Itu merupakan tantangan besar dalam transformasi digital pelayanan kesehatan.
“Challenge (tantangan) yang paling kita hadapi itu adalah working talent, yang mana kita ketemu para dokter yang bisa bekerja bersama-sama dengan IT (Information Technology) dan orang-orang IT yang bisa bekerja dengan orang-orang medis,” jelas Fathema.
Simon Lin dari HIMSS menambahkan, organisasi nirlabanya telah memulai berbagai proyek dengan Indonesia Healthcare Corporation, Siloam Hospitals Group, serta RS Pondok Indah Group untuk mengukur kematangan maupun kapasitas kesehatan mereka secara digital.
“Kami bertujuan untuk menemukan cara memanfaatkan percepatan kesehatan digital yang sebagian terjadi akibat pandemi," tambahnya.

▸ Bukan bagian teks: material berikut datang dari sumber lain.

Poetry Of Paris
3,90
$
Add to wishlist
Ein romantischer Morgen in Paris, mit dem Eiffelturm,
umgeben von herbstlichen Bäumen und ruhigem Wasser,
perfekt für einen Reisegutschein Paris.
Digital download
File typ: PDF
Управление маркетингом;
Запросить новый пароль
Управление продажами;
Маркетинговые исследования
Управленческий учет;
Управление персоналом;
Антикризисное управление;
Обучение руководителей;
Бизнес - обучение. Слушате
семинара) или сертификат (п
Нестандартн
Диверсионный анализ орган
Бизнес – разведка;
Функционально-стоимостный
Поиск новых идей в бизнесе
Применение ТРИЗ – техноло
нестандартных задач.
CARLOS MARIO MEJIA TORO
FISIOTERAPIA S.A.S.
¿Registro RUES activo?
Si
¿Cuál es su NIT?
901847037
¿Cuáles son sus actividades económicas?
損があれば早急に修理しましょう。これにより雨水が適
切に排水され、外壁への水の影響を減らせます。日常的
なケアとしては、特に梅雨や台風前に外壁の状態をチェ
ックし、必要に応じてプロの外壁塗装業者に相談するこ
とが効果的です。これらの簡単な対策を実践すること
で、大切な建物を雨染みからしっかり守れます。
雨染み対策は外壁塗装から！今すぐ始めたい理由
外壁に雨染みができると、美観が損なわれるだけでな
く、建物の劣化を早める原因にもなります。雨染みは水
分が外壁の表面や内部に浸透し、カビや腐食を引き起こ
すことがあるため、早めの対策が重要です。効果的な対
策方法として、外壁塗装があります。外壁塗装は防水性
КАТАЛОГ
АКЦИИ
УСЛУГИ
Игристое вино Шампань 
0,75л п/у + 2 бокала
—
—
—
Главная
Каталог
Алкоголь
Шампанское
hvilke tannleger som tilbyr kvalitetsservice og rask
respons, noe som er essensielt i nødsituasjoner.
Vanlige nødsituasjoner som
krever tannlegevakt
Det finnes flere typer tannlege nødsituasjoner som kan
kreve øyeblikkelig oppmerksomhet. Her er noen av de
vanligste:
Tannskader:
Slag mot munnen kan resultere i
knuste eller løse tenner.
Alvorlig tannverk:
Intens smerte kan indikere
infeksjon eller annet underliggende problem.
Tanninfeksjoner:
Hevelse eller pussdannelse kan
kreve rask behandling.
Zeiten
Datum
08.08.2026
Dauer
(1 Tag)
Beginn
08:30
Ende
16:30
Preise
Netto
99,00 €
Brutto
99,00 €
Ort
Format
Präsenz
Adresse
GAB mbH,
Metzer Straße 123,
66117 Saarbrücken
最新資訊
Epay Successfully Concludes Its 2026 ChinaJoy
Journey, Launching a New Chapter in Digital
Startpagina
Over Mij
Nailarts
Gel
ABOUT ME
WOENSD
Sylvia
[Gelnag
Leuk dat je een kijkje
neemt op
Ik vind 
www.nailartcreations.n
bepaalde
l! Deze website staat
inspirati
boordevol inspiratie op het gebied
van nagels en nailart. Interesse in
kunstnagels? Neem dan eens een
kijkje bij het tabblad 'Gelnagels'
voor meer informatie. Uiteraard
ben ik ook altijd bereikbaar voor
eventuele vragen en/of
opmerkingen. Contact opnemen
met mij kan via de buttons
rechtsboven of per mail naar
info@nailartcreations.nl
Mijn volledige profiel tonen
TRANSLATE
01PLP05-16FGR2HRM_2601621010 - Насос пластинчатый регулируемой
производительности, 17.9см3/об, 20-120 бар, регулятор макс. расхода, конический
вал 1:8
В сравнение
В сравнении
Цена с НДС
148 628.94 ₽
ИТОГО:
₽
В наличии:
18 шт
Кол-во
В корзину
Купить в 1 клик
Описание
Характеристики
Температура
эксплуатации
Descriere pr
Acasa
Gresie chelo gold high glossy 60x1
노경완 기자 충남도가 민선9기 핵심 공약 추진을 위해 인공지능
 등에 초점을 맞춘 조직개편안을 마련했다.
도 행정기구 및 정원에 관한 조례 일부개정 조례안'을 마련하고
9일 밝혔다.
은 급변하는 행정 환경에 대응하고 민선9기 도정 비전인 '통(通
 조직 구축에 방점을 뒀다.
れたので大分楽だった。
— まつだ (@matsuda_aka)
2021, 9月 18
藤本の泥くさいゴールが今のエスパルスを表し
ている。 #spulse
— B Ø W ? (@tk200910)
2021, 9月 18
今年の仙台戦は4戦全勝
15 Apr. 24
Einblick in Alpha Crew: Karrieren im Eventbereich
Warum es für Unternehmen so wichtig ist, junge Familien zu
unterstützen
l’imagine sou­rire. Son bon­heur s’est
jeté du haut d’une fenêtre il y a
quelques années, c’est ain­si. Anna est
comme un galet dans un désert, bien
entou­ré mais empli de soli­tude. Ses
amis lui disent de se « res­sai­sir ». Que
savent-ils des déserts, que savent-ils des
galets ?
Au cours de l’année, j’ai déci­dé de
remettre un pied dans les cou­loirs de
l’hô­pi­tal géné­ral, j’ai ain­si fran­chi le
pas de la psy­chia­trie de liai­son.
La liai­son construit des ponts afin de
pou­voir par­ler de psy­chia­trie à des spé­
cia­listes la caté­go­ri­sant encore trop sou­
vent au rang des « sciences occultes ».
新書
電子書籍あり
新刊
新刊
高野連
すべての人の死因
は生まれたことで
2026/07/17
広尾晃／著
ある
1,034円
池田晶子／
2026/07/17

Didirikan tahun 1961 di Chicago, HIMSS adalah organisasi nirlaba global dengan misi mereformasi ekosistem kesehatan dunia untuk mewujudkan potensi kesehatan penuh setiap manusia, terlepas dari lokasi mereka. HIMSS telah memfokuskan operasinya di Amerika Utara, Eropa, Inggris, Timur Tengah, dan Asia-Pasifik.
Anggota HIMSS mencakup lebih dari 110.000 individu, 480 organisasi penyedia, 470 mitra nirlaba, serta 650organisasi layanan kesehatan. HIMSS bermitra dengan lebih dari 67.000 institusi kesehatan di seluruh dunia, termasuk Indonesia serta menyokong kesehatan lebih dari 830 juta orang di 56 negara.